YOUR TASK: Please return each entry that follows exactly as written, and keep the pictures out.

DATA SECTION:
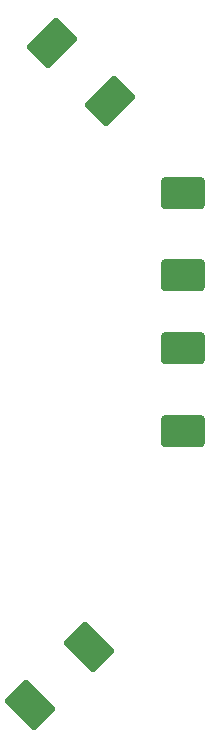
<source format=gbr>
%TF.GenerationSoftware,KiCad,Pcbnew,9.0.0*%
%TF.CreationDate,2025-07-22T11:18:37+01:00*%
%TF.ProjectId,Uncut Gem,556e6375-7420-4476-956d-2e6b69636164,rev?*%
%TF.SameCoordinates,Original*%
%TF.FileFunction,Paste,Bot*%
%TF.FilePolarity,Positive*%
%FSLAX46Y46*%
G04 Gerber Fmt 4.6, Leading zero omitted, Abs format (unit mm)*
G04 Created by KiCad (PCBNEW 9.0.0) date 2025-07-22 11:18:37*
%MOMM*%
%LPD*%
G01*
G04 APERTURE LIST*
G04 Aperture macros list*
%AMRoundRect*
0 Rectangle with rounded corners*
0 $1 Rounding radius*
0 $2 $3 $4 $5 $6 $7 $8 $9 X,Y pos of 4 corners*
0 Add a 4 corners polygon primitive as box body*
4,1,4,$2,$3,$4,$5,$6,$7,$8,$9,$2,$3,0*
0 Add four circle primitives for the rounded corners*
1,1,$1+$1,$2,$3*
1,1,$1+$1,$4,$5*
1,1,$1+$1,$6,$7*
1,1,$1+$1,$8,$9*
0 Add four rect primitives between the rounded corners*
20,1,$1+$1,$2,$3,$4,$5,0*
20,1,$1+$1,$4,$5,$6,$7,0*
20,1,$1+$1,$6,$7,$8,$9,0*
20,1,$1+$1,$8,$9,$2,$3,0*%
G04 Aperture macros list end*
%ADD10RoundRect,0.250000X-0.362392X-1.893278X1.893278X0.362392X0.362392X1.893278X-1.893278X-0.362392X0*%
%ADD11RoundRect,0.250000X-1.893278X0.362392X0.362392X-1.893278X1.893278X-0.362392X-0.362392X1.893278X0*%
%ADD12RoundRect,0.250000X-1.595000X-1.082500X1.595000X-1.082500X1.595000X1.082500X-1.595000X1.082500X0*%
G04 APERTURE END LIST*
D10*
%TO.C,J4*%
X152994796Y-71326922D03*
X157933937Y-76266063D03*
%TD*%
D11*
%TO.C,J1*%
X156133937Y-122433937D03*
X151194796Y-127373078D03*
%TD*%
D12*
%TO.C,J3*%
X164135000Y-84015000D03*
X164135000Y-91000000D03*
%TD*%
%TO.C,J2*%
X164135000Y-97200000D03*
X164135000Y-104185000D03*
%TD*%
M02*

</source>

ANSWER BOX:
<source format=gbr>
%TF.GenerationSoftware,KiCad,Pcbnew,9.0.0*%
%TF.CreationDate,2025-07-22T11:18:37+01:00*%
%TF.ProjectId,Uncut Gem,556e6375-7420-4476-956d-2e6b69636164,rev?*%
%TF.SameCoordinates,Original*%
%TF.FileFunction,Paste,Bot*%
%TF.FilePolarity,Positive*%
%FSLAX46Y46*%
G04 Gerber Fmt 4.6, Leading zero omitted, Abs format (unit mm)*
G04 Created by KiCad (PCBNEW 9.0.0) date 2025-07-22 11:18:37*
%MOMM*%
%LPD*%
G01*
G04 APERTURE LIST*
G04 Aperture macros list*
%AMRoundRect*
0 Rectangle with rounded corners*
0 $1 Rounding radius*
0 $2 $3 $4 $5 $6 $7 $8 $9 X,Y pos of 4 corners*
0 Add a 4 corners polygon primitive as box body*
4,1,4,$2,$3,$4,$5,$6,$7,$8,$9,$2,$3,0*
0 Add four circle primitives for the rounded corners*
1,1,$1+$1,$2,$3*
1,1,$1+$1,$4,$5*
1,1,$1+$1,$6,$7*
1,1,$1+$1,$8,$9*
0 Add four rect primitives between the rounded corners*
20,1,$1+$1,$2,$3,$4,$5,0*
20,1,$1+$1,$4,$5,$6,$7,0*
20,1,$1+$1,$6,$7,$8,$9,0*
20,1,$1+$1,$8,$9,$2,$3,0*%
G04 Aperture macros list end*
%ADD10RoundRect,0.250000X-0.362392X-1.893278X1.893278X0.362392X0.362392X1.893278X-1.893278X-0.362392X0*%
%ADD11RoundRect,0.250000X-1.893278X0.362392X0.362392X-1.893278X1.893278X-0.362392X-0.362392X1.893278X0*%
%ADD12RoundRect,0.250000X-1.595000X-1.082500X1.595000X-1.082500X1.595000X1.082500X-1.595000X1.082500X0*%
G04 APERTURE END LIST*
D10*
%TO.C,J4*%
X152994796Y-71326922D03*
X157933937Y-76266063D03*
%TD*%
D11*
%TO.C,J1*%
X156133937Y-122433937D03*
X151194796Y-127373078D03*
%TD*%
D12*
%TO.C,J3*%
X164135000Y-84015000D03*
X164135000Y-91000000D03*
%TD*%
%TO.C,J2*%
X164135000Y-97200000D03*
X164135000Y-104185000D03*
%TD*%
M02*

</source>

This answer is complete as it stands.